EXERCISE AIM: Copy all of the material below word for word, omitting the pictures.
#### EXERCISE MATERIAL ####
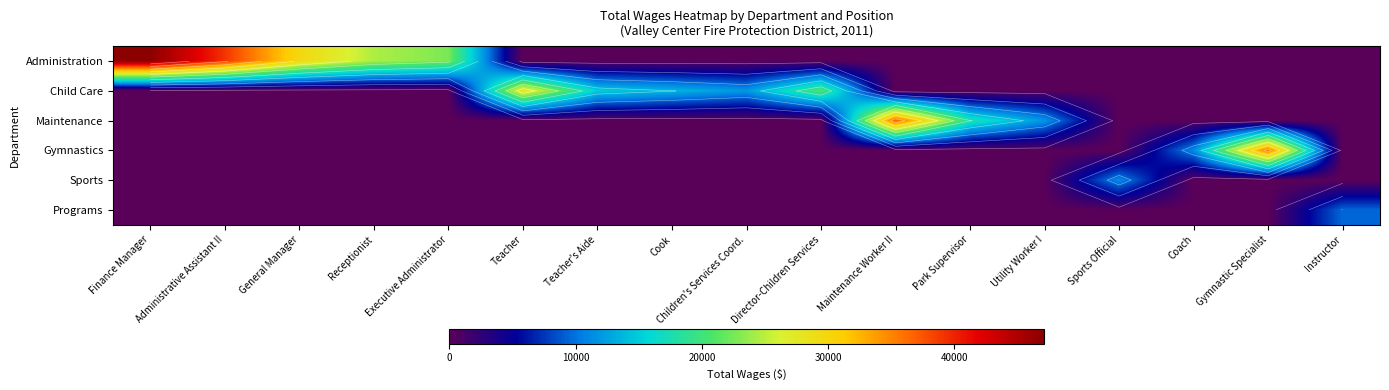

How many values in Administration are above zero?

5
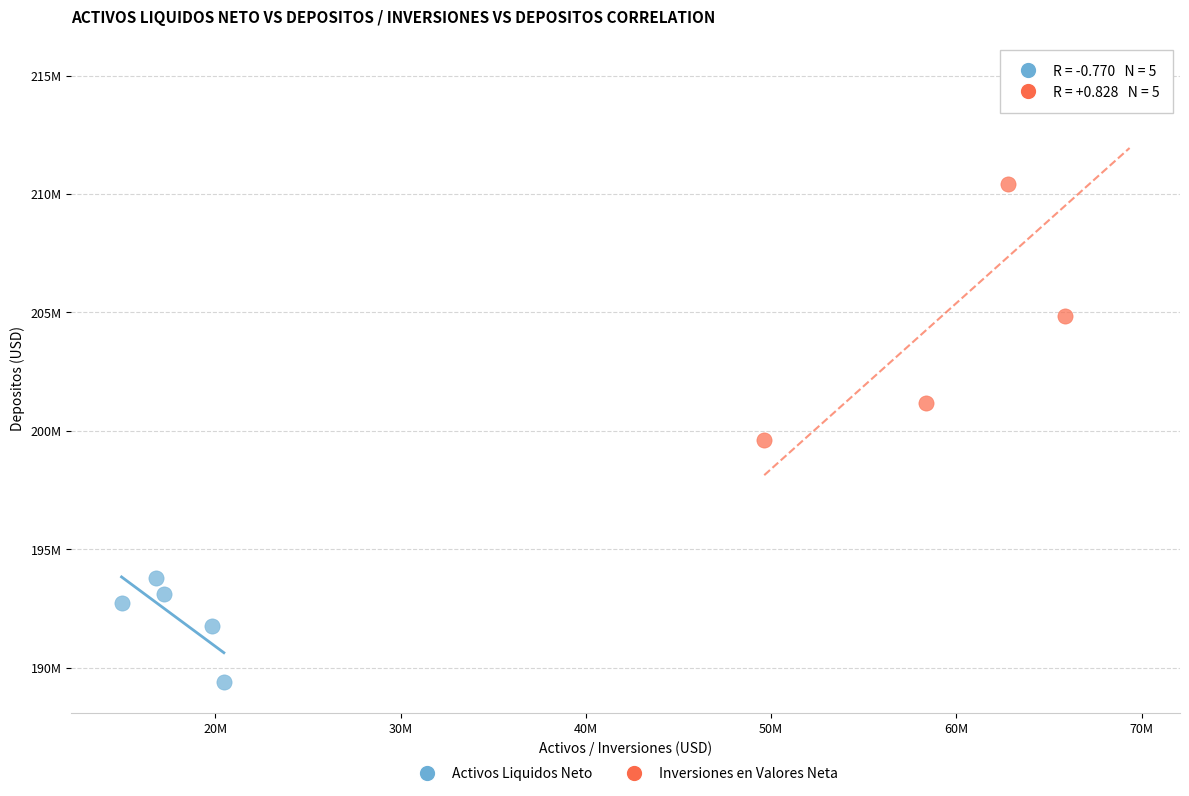

Which series contains the lowest Y value?

Activos Liquidos Neto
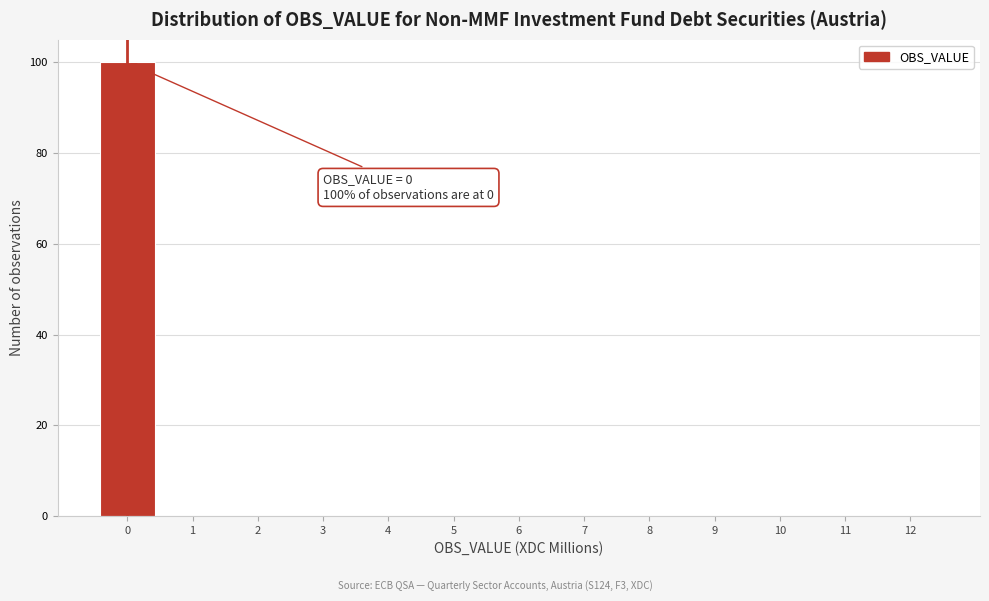

Which range on the x-axis has the tallest bar?

-0.5 to 0.5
####
ANSWER TO THIS EXERCISE:
How many values in Administration are above zero?

5

Which series contains the lowest Y value?

Activos Liquidos Neto

Which range on the x-axis has the tallest bar?

-0.5 to 0.5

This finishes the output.